> REQUIREMENT:
Throughout the entries below, report every line where "pitch" is found.

Items listed in a dataset
§ §
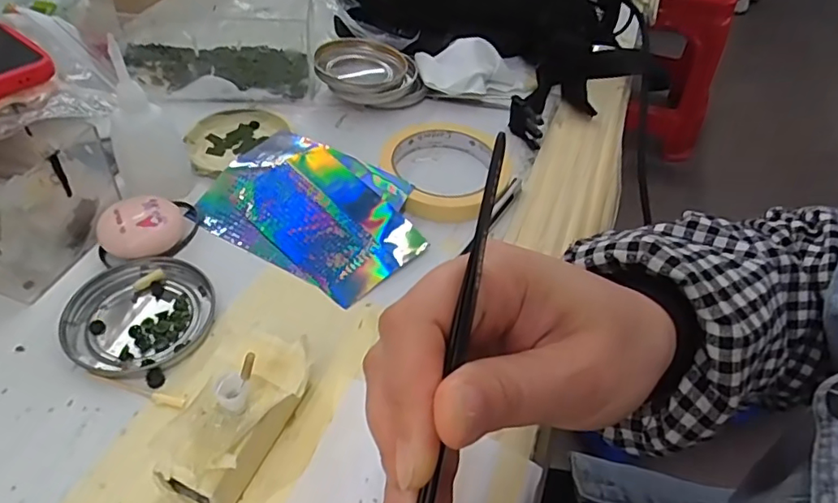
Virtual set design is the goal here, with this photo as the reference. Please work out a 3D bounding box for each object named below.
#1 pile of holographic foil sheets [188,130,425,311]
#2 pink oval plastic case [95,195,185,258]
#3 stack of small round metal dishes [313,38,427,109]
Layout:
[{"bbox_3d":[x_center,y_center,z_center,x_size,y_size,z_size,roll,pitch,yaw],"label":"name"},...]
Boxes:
§ §
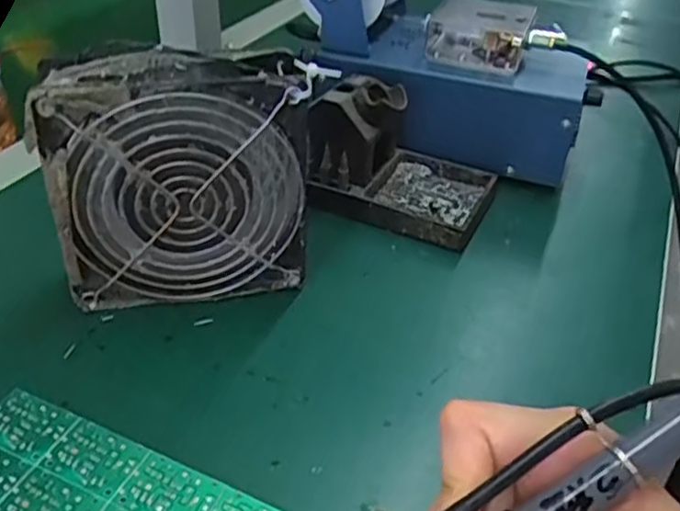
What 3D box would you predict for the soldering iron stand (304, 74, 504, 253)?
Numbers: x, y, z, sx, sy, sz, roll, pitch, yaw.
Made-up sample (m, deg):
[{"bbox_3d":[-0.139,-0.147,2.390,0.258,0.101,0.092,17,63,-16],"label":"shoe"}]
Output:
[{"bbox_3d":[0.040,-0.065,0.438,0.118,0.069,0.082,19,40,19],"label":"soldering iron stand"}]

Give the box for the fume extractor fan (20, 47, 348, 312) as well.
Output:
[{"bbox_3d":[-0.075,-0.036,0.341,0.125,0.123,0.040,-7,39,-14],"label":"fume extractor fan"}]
§ §
> YOUR SOLUTION:
[{"bbox_3d":[x_center,y_center,z_center,x_size,y_size,z_size,roll,pitch,yaw],"label":"name"},...]
Numbers: x, y, z, sx, sy, sz, roll, pitch, yaw.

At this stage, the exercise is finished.